I’m taking the van out for it’s first trip in August and I’m looking for recommendations for camping spots in the following locations:

Lands End
St Agnes
St Ives

I will only be staying in each location for one night. 

All recommendations are appreciated.
Thanks in advance.


----------



## alcam (Jul 19, 2018)

lagoonjsh said:


> Good afternoon all,
> 
> I’m taking the van out for it’s first trip in August and I’m looking for recommendations for camping spots in the following locations:
> 
> ...



Hi members of this site have access to POIs all over UK , France and Iberia . Best recommendation I would give you is to join . You will get more than your money back in one trip


----------



## Buckby (Jul 19, 2018)

We are going in September and we just use the app there are plenty of places we toured from woolacoombe to exmouth last September


----------



## plasticflower (Jul 20, 2018)

I can second joining - not only POI map but I've had big discounts on my insurance too. 
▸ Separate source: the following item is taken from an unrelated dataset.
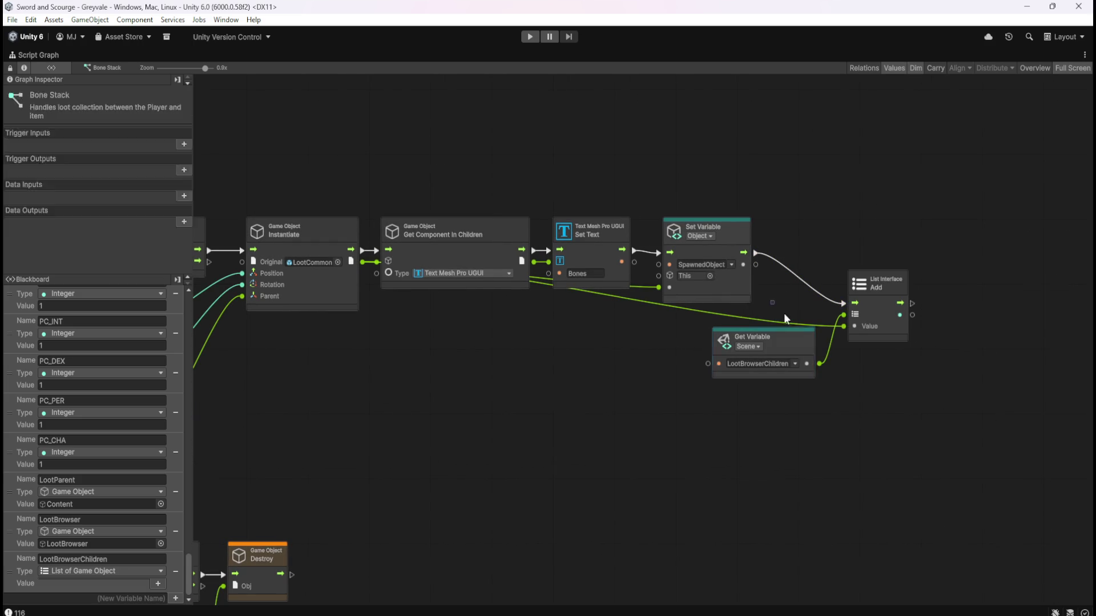
mouse_move(888, 332)
left_mouse_down()
mouse_move(943, 329)
mouse_move(948, 285)
left_mouse_up()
Regarding places in Cornwall, you couldn't pick a much busier place than St Ives in August, it'll be rammed! So will Land's End, St Agnes, in fact pretty much the whole of Cornwall is extremely busy in August. It's beautiful and one of my favourite places, just be prepared for very busy roads.

I can't recommend anywhere in your specific locations but elsewhere in Cornwall you can park in Tintagel car parks overnight (3 quid (ish?) overnight) or Colliford Lake has open car parks.

Hope your first trip goes well.


----------